--- PASSAGE FOR REVIEW ---
+ + + +
2017–18 Duleep Trophy
- Dates: 3 – 29 September 2017
- Administrator: BCCI
- Cricket format: First-class cricket
- Champions: India Red (1st title)
- Participants: 3
- Matches: 4
- Most runs: Priyank Panchal (293)
- Most wickets: Karn Sharma (15)

= 2017–18 Duleep Trophy =

Cricket tournament

The 2017–18 Duleep Trophy was the 56th season of the Duleep Trophy, a first-class cricket tournament in India. It took place between 7 and 29 September 2017, with all of the matches being played as day/night fixtures. India Blue were the defending champions.
+ + + +
--- PROVIDED INFORMATION ---
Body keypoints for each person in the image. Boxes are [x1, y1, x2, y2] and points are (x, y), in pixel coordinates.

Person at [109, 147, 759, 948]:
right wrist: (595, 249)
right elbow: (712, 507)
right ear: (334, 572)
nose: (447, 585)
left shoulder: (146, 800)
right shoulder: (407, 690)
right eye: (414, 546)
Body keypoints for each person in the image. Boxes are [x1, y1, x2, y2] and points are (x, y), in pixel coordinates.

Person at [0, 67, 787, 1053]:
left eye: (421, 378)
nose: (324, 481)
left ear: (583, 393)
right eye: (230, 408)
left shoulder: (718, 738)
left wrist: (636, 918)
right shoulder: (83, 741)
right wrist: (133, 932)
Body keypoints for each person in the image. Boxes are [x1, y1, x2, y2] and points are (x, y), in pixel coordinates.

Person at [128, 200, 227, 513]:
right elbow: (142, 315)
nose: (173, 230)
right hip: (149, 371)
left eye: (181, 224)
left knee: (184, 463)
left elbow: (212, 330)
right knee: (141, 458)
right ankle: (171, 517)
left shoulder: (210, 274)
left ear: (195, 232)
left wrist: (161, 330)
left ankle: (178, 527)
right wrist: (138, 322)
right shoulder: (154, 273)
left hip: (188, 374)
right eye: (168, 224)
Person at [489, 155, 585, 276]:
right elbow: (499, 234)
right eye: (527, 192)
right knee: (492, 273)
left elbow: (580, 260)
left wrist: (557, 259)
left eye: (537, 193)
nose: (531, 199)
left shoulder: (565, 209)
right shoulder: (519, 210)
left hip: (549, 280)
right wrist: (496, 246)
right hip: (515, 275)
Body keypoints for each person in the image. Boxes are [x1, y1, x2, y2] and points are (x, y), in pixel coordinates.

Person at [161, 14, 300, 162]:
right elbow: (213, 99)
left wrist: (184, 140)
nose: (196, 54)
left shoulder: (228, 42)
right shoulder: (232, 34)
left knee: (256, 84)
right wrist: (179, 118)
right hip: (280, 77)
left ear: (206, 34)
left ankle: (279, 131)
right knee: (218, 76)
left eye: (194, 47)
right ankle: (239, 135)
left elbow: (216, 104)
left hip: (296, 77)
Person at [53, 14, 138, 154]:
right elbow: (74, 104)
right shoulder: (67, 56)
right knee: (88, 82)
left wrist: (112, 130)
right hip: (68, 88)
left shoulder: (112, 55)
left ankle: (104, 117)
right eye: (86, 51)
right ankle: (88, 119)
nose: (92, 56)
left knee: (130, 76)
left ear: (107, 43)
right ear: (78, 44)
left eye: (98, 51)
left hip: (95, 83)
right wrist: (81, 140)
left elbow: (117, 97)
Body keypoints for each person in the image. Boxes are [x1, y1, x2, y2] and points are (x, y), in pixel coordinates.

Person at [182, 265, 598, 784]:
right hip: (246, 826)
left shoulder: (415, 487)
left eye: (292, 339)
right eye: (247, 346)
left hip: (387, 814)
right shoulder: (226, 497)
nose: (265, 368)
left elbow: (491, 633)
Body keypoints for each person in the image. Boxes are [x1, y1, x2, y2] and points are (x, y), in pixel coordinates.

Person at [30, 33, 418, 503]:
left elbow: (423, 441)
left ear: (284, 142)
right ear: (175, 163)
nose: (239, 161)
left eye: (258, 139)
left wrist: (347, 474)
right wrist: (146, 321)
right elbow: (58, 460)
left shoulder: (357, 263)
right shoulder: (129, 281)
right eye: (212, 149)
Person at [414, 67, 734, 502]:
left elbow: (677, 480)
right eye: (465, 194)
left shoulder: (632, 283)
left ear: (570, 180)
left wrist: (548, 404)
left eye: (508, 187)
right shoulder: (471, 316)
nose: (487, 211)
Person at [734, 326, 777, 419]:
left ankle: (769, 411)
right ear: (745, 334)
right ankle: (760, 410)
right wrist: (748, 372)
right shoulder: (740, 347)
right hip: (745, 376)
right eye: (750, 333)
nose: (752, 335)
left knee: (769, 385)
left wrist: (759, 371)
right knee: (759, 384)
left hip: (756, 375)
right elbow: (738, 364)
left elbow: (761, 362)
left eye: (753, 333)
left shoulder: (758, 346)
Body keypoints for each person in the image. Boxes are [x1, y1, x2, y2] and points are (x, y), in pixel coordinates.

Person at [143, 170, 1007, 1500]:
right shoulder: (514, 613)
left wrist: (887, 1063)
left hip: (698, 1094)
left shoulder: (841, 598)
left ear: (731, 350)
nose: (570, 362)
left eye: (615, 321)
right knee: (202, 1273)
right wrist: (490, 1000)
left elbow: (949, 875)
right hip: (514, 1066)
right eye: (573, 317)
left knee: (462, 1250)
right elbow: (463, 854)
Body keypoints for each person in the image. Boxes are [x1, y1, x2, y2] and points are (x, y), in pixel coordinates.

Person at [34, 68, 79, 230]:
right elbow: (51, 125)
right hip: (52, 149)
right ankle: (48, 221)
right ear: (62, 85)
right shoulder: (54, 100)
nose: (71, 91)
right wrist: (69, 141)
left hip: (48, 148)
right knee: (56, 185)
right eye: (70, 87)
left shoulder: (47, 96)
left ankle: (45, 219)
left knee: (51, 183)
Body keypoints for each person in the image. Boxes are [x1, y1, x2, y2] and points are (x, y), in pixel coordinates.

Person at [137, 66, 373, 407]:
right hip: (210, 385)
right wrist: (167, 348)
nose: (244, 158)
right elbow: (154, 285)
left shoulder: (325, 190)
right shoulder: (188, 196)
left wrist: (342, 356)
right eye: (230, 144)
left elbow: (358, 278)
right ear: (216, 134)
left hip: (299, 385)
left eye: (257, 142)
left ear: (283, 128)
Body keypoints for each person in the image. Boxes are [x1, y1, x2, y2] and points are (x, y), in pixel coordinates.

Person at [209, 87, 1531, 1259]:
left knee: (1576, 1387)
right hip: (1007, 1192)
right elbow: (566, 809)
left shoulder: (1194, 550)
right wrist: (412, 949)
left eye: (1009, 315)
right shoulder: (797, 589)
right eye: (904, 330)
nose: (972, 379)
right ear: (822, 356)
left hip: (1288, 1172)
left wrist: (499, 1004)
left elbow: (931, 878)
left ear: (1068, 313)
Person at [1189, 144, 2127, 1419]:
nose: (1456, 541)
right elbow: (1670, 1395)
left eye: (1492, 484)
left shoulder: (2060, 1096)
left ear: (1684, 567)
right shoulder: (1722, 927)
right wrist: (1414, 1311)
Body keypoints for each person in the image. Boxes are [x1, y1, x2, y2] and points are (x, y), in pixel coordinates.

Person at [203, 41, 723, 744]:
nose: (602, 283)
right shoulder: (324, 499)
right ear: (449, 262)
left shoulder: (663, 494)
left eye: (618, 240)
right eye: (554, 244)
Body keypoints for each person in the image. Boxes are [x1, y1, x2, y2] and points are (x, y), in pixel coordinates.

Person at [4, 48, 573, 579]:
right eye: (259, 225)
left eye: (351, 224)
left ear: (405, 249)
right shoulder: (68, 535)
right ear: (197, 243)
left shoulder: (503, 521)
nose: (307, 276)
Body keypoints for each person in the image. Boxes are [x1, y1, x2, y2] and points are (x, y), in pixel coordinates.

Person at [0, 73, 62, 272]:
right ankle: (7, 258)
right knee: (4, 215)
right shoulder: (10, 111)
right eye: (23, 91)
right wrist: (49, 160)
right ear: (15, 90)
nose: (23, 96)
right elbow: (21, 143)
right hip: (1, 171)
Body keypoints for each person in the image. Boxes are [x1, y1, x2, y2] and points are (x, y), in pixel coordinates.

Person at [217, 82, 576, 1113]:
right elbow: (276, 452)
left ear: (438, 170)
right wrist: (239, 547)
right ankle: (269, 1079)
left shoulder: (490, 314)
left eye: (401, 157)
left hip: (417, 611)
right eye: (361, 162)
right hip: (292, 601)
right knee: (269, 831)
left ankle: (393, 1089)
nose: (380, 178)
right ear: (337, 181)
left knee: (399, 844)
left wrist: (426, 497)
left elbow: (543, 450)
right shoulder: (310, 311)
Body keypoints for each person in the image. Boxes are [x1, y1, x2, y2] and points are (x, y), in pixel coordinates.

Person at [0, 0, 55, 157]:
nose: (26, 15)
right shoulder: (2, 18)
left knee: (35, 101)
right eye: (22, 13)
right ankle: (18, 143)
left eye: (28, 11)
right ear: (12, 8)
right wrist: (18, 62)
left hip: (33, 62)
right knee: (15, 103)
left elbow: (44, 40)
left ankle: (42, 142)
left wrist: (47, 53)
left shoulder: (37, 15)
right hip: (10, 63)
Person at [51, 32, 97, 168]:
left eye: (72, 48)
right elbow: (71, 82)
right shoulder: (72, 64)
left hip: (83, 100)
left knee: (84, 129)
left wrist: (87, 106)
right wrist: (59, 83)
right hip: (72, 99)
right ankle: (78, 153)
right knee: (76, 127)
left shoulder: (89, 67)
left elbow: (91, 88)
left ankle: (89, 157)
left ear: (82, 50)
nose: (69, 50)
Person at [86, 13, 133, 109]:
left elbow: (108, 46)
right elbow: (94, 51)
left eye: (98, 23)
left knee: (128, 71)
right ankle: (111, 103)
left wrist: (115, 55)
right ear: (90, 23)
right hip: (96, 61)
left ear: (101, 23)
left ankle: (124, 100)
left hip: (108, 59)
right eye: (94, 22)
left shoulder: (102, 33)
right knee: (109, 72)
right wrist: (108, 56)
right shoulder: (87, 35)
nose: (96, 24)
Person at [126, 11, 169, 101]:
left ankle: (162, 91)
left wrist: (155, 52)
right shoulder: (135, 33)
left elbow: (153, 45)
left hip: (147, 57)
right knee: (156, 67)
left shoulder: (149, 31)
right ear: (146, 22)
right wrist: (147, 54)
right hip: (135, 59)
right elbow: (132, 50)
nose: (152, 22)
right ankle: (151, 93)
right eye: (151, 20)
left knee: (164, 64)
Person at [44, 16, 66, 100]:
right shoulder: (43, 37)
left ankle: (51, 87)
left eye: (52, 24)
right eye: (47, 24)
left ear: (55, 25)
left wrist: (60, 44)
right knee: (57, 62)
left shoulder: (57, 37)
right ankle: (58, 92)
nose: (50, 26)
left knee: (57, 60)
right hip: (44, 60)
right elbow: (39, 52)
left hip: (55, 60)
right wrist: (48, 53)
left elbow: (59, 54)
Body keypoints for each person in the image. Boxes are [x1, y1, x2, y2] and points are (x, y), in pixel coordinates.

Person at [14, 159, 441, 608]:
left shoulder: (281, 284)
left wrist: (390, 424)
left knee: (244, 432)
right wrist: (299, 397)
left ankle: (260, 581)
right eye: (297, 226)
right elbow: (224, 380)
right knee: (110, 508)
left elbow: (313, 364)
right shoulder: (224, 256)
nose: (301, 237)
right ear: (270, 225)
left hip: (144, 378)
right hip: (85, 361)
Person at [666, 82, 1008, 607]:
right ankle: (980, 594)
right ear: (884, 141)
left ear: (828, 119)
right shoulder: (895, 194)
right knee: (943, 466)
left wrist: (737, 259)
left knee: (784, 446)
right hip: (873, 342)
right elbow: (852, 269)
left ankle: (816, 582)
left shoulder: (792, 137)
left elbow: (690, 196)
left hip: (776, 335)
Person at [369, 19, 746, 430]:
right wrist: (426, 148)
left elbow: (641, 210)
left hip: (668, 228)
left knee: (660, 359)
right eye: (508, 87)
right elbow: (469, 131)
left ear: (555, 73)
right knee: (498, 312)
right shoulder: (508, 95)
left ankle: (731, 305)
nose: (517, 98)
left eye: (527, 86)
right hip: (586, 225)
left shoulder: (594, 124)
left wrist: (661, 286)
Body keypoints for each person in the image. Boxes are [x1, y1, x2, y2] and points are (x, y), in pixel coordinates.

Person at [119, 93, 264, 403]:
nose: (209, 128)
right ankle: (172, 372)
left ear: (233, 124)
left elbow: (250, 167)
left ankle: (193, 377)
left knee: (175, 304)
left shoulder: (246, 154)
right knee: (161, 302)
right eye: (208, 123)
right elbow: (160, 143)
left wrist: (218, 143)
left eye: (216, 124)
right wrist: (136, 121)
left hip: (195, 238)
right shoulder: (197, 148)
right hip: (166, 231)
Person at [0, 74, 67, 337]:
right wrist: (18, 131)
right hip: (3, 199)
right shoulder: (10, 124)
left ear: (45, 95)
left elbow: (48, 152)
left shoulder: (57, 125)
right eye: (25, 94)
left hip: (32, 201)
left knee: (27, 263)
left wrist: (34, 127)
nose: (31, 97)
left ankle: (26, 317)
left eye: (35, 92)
+ + + +
--- YOUR OBJECTIVE ---
Reproduce the stretch of the 2017–18 Duleep Trophy text from "- Participants: 3" through "the defending champions.".

--- ANSWER TO THIS EXERCISE ---
- Participants: 3
- Matches: 4
- Most runs: Priyank Panchal (293)
- Most wickets: Karn Sharma (15)

= 2017–18 Duleep Trophy =

Cricket tournament

The 2017–18 Duleep Trophy was the 56th season of the Duleep Trophy, a first-class cricket tournament in India. It took place between 7 and 29 September 2017, with all of the matches being played as day/night fixtures. India Blue were the defending champions.